Please copy every item below character for character, changing nothing.

*** Task input Section Begins ***

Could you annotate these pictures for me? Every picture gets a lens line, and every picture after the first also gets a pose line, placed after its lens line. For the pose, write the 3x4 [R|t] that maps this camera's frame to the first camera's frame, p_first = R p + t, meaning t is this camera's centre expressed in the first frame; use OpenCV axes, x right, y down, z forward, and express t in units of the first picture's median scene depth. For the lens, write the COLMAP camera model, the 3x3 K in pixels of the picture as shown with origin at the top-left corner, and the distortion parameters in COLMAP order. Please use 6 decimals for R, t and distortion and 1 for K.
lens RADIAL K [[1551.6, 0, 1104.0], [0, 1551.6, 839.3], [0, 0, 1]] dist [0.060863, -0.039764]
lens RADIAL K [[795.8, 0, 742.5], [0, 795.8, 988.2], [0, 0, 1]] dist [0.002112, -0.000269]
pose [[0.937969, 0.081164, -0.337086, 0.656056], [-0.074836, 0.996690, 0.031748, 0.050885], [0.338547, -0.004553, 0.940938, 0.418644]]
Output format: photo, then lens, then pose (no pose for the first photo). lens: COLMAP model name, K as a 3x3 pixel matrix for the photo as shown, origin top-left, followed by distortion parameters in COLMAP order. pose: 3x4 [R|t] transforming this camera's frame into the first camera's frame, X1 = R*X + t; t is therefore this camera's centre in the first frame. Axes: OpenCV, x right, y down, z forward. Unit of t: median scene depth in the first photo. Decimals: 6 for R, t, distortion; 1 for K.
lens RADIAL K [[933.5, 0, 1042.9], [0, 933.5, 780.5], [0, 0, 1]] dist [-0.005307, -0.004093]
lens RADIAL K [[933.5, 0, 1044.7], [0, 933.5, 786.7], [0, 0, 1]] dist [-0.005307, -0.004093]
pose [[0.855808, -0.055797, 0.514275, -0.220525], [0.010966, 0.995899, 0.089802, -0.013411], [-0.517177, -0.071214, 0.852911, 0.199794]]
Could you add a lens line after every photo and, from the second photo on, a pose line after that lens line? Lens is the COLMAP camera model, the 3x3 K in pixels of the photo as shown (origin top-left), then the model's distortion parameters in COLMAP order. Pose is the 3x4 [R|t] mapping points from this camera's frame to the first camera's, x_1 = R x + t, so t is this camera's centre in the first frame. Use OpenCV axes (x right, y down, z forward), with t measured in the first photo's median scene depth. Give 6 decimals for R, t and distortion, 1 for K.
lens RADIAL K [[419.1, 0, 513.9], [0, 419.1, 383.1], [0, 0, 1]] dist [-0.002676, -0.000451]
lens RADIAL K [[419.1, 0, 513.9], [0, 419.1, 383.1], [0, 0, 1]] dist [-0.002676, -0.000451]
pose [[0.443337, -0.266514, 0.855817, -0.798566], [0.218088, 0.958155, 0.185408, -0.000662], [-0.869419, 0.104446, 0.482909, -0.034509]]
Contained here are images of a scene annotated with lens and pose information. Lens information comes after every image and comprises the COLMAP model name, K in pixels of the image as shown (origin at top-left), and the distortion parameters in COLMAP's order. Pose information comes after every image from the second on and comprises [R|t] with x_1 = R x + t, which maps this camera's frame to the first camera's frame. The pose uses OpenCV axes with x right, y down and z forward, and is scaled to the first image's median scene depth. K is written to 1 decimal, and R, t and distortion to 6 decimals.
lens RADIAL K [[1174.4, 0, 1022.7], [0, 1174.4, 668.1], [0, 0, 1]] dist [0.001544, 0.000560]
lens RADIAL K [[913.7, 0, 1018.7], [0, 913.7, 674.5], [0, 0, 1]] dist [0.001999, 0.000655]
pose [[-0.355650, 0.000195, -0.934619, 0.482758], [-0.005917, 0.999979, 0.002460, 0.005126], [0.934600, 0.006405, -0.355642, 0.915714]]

*** Task input Section Ends ***

**Task output**:
Could you annotate these pictures for me? Every picture gets a lens line, and every picture after the first also gets a pose line, placed after its lens line. For the pose, write the 3x4 [R|t] that maps this camera's frame to the first camera's frame, p_first = R p + t, meaning t is this camera's centre expressed in the first frame; use OpenCV axes, x right, y down, z forward, and express t in units of the first picture's median scene depth. For the lens, write the COLMAP camera model, the 3x3 K in pixels of the picture as shown with origin at the top-left corner, and the distortion parameters in COLMAP order. Please use 6 decimals for R, t and distortion and 1 for K.
lens RADIAL K [[1551.6, 0, 1104.0], [0, 1551.6, 839.3], [0, 0, 1]] dist [0.060863, -0.039764]
lens RADIAL K [[795.8, 0, 742.5], [0, 795.8, 988.2], [0, 0, 1]] dist [0.002112, -0.000269]
pose [[0.937969, 0.081164, -0.337086, 0.656056], [-0.074836, 0.996690, 0.031748, 0.050885], [0.338547, -0.004553, 0.940938, 0.418644]]
Output format: photo, then lens, then pose (no pose for the first photo). lens: COLMAP model name, K as a 3x3 pixel matrix for the photo as shown, origin top-left, followed by distortion parameters in COLMAP order. pose: 3x4 [R|t] transforming this camera's frame into the first camera's frame, X1 = R*X + t; t is therefore this camera's centre in the first frame. Axes: OpenCV, x right, y down, z forward. Unit of t: median scene depth in the first photo. Decimals: 6 for R, t, distortion; 1 for K.
lens RADIAL K [[933.5, 0, 1042.9], [0, 933.5, 780.5], [0, 0, 1]] dist [-0.005307, -0.004093]
lens RADIAL K [[933.5, 0, 1044.7], [0, 933.5, 786.7], [0, 0, 1]] dist [-0.005307, -0.004093]
pose [[0.855808, -0.055797, 0.514275, -0.220525], [0.010966, 0.995899, 0.089802, -0.013411], [-0.517177, -0.071214, 0.852911, 0.199794]]
Could you add a lens line after every photo and, from the second photo on, a pose line after that lens line? Lens is the COLMAP camera model, the 3x3 K in pixels of the photo as shown (origin top-left), then the model's distortion parameters in COLMAP order. Pose is the 3x4 [R|t] mapping points from this camera's frame to the first camera's, x_1 = R x + t, so t is this camera's centre in the first frame. Use OpenCV axes (x right, y down, z forward), with t measured in the first photo's median scene depth. Give 6 decimals for R, t and distortion, 1 for K.
lens RADIAL K [[419.1, 0, 513.9], [0, 419.1, 383.1], [0, 0, 1]] dist [-0.002676, -0.000451]
lens RADIAL K [[419.1, 0, 513.9], [0, 419.1, 383.1], [0, 0, 1]] dist [-0.002676, -0.000451]
pose [[0.443337, -0.266514, 0.855817, -0.798566], [0.218088, 0.958155, 0.185408, -0.000662], [-0.869419, 0.104446, 0.482909, -0.034509]]
Contained here are images of a scene annotated with lens and pose information. Lens information comes after every image and comprises the COLMAP model name, K in pixels of the image as shown (origin at top-left), and the distortion parameters in COLMAP's order. Pose information comes after every image from the second on and comprises [R|t] with x_1 = R x + t, which maps this camera's frame to the first camera's frame. The pose uses OpenCV axes with x right, y down and z forward, and is scaled to the first image's median scene depth. K is written to 1 decimal, and R, t and distortion to 6 decimals.
lens RADIAL K [[1174.4, 0, 1022.7], [0, 1174.4, 668.1], [0, 0, 1]] dist [0.001544, 0.000560]
lens RADIAL K [[913.7, 0, 1018.7], [0, 913.7, 674.5], [0, 0, 1]] dist [0.001999, 0.000655]
pose [[-0.355650, 0.000195, -0.934619, 0.482758], [-0.005917, 0.999979, 0.002460, 0.005126], [0.934600, 0.006405, -0.355642, 0.915714]]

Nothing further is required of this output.